## [AVAILABLE DATA]
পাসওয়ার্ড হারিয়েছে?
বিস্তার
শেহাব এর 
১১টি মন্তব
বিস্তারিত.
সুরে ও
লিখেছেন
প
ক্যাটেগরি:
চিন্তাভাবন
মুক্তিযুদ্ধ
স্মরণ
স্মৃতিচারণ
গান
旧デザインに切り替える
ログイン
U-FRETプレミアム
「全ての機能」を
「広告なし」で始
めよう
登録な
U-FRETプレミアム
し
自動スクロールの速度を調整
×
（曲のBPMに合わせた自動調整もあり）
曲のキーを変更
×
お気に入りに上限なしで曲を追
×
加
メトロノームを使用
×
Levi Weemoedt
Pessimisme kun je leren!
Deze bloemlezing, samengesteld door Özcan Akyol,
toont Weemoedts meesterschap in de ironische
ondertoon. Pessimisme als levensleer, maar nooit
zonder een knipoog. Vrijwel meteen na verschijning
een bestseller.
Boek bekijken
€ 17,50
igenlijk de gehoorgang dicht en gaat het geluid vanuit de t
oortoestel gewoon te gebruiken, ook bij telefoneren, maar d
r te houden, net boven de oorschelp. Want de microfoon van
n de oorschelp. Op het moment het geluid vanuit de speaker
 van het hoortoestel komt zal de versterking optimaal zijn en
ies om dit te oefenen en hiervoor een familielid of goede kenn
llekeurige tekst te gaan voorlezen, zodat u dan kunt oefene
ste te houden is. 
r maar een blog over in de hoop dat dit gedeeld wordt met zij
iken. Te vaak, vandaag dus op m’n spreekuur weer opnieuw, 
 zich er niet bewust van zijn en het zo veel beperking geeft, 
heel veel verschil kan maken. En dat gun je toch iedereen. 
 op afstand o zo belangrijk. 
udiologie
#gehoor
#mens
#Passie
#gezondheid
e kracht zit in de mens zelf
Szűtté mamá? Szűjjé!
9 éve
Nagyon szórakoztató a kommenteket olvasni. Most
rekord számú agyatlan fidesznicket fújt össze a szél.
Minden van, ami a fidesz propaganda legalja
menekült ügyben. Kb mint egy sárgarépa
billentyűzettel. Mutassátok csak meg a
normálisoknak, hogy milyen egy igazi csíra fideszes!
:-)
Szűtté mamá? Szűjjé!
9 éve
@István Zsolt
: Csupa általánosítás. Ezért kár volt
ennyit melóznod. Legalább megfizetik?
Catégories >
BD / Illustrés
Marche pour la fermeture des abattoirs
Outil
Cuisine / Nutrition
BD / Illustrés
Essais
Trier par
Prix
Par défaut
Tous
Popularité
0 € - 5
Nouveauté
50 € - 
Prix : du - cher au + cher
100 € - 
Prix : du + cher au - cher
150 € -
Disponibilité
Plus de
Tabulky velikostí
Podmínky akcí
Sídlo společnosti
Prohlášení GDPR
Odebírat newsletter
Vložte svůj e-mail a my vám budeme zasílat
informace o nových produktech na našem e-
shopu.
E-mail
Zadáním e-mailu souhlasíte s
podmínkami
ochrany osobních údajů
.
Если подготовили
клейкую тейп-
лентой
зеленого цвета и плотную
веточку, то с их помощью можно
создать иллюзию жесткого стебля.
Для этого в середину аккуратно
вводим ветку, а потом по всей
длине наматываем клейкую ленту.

## [WHAT YOU WILL DO]
Return each line of the items above unchanged, in the same order.

## [RESPONSE]
পাসওয়ার্ড হারিয়েছে?
বিস্তার
শেহাব এর 
১১টি মন্তব
বিস্তারিত.
সুরে ও
লিখেছেন
প
ক্যাটেগরি:
চিন্তাভাবন
মুক্তিযুদ্ধ
স্মরণ
স্মৃতিচারণ
গান
旧デザインに切り替える
ログイン
U-FRETプレミアム
「全ての機能」を
「広告なし」で始
めよう
登録な
U-FRETプレミアム
し
自動スクロールの速度を調整
×
（曲のBPMに合わせた自動調整もあり）
曲のキーを変更
×
お気に入りに上限なしで曲を追
×
加
メトロノームを使用
×
Levi Weemoedt
Pessimisme kun je leren!
Deze bloemlezing, samengesteld door Özcan Akyol,
toont Weemoedts meesterschap in de ironische
ondertoon. Pessimisme als levensleer, maar nooit
zonder een knipoog. Vrijwel meteen na verschijning
een bestseller.
Boek bekijken
€ 17,50
igenlijk de gehoorgang dicht en gaat het geluid vanuit de t
oortoestel gewoon te gebruiken, ook bij telefoneren, maar d
r te houden, net boven de oorschelp. Want de microfoon van
n de oorschelp. Op het moment het geluid vanuit de speaker
 van het hoortoestel komt zal de versterking optimaal zijn en
ies om dit te oefenen en hiervoor een familielid of goede kenn
llekeurige tekst te gaan voorlezen, zodat u dan kunt oefene
ste te houden is. 
r maar een blog over in de hoop dat dit gedeeld wordt met zij
iken. Te vaak, vandaag dus op m’n spreekuur weer opnieuw, 
 zich er niet bewust van zijn en het zo veel beperking geeft, 
heel veel verschil kan maken. En dat gun je toch iedereen. 
 op afstand o zo belangrijk. 
udiologie
#gehoor
#mens
#Passie
#gezondheid
e kracht zit in de mens zelf
Szűtté mamá? Szűjjé!
9 éve
Nagyon szórakoztató a kommenteket olvasni. Most
rekord számú agyatlan fidesznicket fújt össze a szél.
Minden van, ami a fidesz propaganda legalja
menekült ügyben. Kb mint egy sárgarépa
billentyűzettel. Mutassátok csak meg a
normálisoknak, hogy milyen egy igazi csíra fideszes!
:-)
Szűtté mamá? Szűjjé!
9 éve
@István Zsolt
: Csupa általánosítás. Ezért kár volt
ennyit melóznod. Legalább megfizetik?
Catégories >
BD / Illustrés
Marche pour la fermeture des abattoirs
Outil
Cuisine / Nutrition
BD / Illustrés
Essais
Trier par
Prix
Par défaut
Tous
Popularité
0 € - 5
Nouveauté
50 € - 
Prix : du - cher au + cher
100 € - 
Prix : du + cher au - cher
150 € -
Disponibilité
Plus de
Tabulky velikostí
Podmínky akcí
Sídlo společnosti
Prohlášení GDPR
Odebírat newsletter
Vložte svůj e-mail a my vám budeme zasílat
informace o nových produktech na našem e-
shopu.
E-mail
Zadáním e-mailu souhlasíte s
podmínkami
ochrany osobních údajů
.
Если подготовили
клейкую тейп-
лентой
зеленого цвета и плотную
веточку, то с их помощью можно
создать иллюзию жесткого стебля.
Для этого в середину аккуратно
вводим ветку, а потом по всей
длине наматываем клейкую ленту.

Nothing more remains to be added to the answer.